How we cite our quotes: Story Number.Paragraph
Quote #7
"Reb Tevye! What would you say if I told you that I love your Shprintze and want to take her as my wife?" […]
"Certainly you have to ask your mother, and your mother will surely tell you that you're an idiot, and she will be right. […] She will be right because what kind of husband are you for my Shprintze? How is she your equal? And most important," I said, "what have I to do with your mother?" (7.57-68)
Marriage isn't just two individuals getting together—it's two families getting together. For Tevye, that means all of them have to match on some level. (Anyone with in-laws can see the point of this.)
Quote #8
You should have seen [Beilke] at her wedding—a princess! I glowed with pride and marveled. Was this really Beilke, Tevye's daughter? Where had she learned to stand like that, to walk like that, and to hold her head and to dress as if she had been poured into her clothes? (8.53)
Compare this to Shprintze and the whole sad business of her not being considered good enough to marry into Ahronchik's family. What's different here? Because the groom is independent? Because Beilke herself is somehow different from the rest of her family?
Quote #9
[Beilke] laid out for me a tale, a story worthy of A Thousand and One Nights, about how her Podhotsur became rich after being a nobody. He drew from the lowest of the low and with his own ability reached the highest levels and now wanted to invite to his house people like Brodsky. […] Money wasn't enough—you still needed a pedigree, power, influence, and status. Podhotsur was doing everything possible to show he was somebody. He bragged that he came from the famous Podhotsurs, his father was also a famous contractor. But "he knew very well that he was a street musician," Beilke said. "Now he tells everyone that his wife's father is a millionaire." (8.112)
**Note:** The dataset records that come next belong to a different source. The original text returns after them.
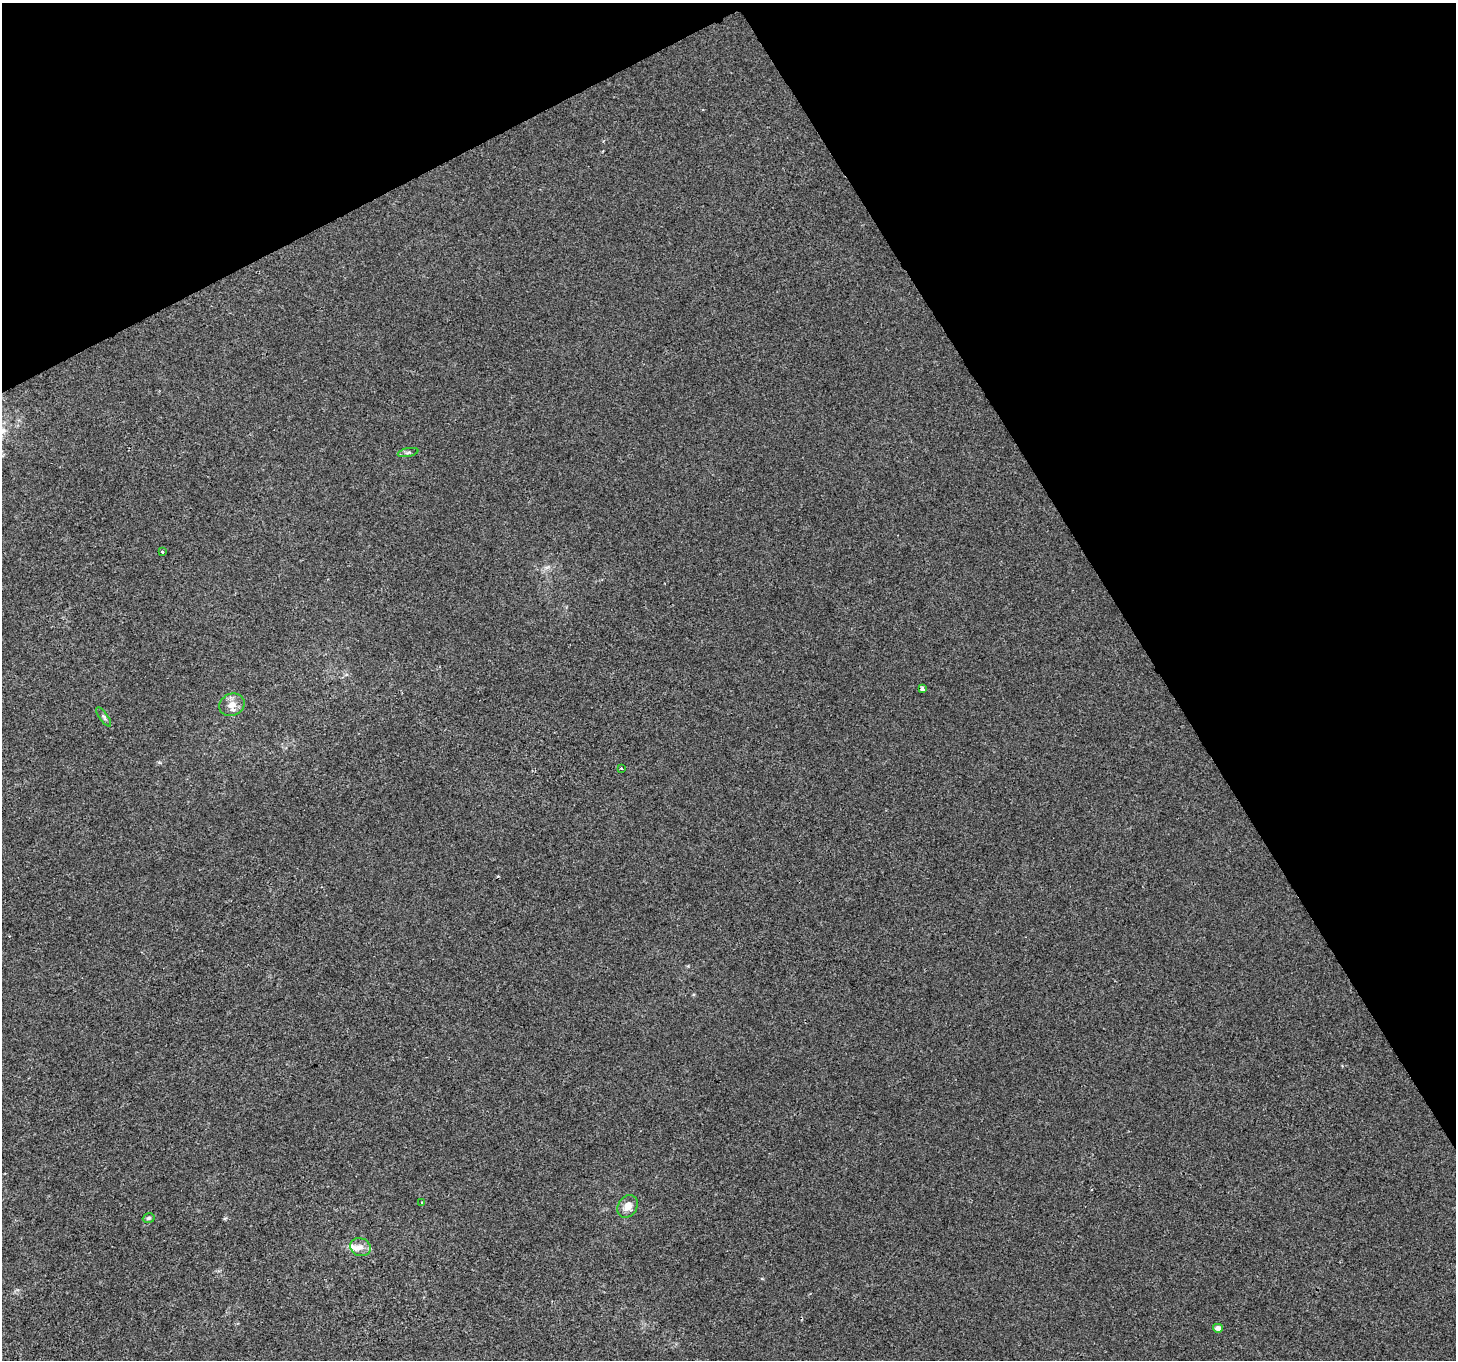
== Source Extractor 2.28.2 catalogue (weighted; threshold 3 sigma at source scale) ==
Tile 3 of 4 x 4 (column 3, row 1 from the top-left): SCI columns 2907-4360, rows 4184-5541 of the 5816 x 5708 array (HDU 1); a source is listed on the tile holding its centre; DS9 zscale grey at full resolution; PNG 1458 x 1362 px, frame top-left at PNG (2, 3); each listed source drawn as its Kron ellipse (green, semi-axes under 4 px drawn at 4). Shown black and unused: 28% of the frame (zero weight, under 2 of 3 exposures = <1% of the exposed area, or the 3 px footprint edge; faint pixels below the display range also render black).
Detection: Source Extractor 2.28.2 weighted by HDU 2 'WHT'; one run over the whole footprint, this tile lists its part. Background 6.12e-05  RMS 0.0045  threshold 0.0204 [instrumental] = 3 sigma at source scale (4.5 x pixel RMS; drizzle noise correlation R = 1.50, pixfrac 1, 0.0396/0.0396 arcsec/px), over >= 5 px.
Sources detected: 13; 2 inside a brighter listed object's ellipse — not listed separately; the other 11 listed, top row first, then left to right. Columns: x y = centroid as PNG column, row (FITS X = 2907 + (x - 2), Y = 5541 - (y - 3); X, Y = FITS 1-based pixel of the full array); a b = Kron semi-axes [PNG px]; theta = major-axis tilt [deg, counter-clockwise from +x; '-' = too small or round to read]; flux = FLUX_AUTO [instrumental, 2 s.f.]
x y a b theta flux
408 452 10 4 12 1.1
162 552 4 3 - 0.73
922 688 4 3 - 2.5
232 705 13 11 23 4.5
104 717 11 4 -55 1.1
621 768 3 2 - 0.58
422 1202 3 2 - 0.4
628 1206 12 9 57 4.3
149 1218 6 4 17 0.78
360 1247 10 9 - 2.8
1218 1328 5 4 - 2.1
There's a couple of ways to take this little allusion to A Thousand and One Nights. (1) Podhotsur has some Aladdin in him, what with the coming from nothing and ending up powerful and rich. (2) Tevye is a bit like Scheherazade, what with constantly plying Sholem Aleichem to keep him interested. Now, granted, it's not like Sholem Aleichem has promised to kill Tevye if the stories stop coming (which is Scheherazade's whole deal with the king)—but in a way, if the stories stop coming, Tevye stops being in print, which is certainly a kind of death. You know, sort of.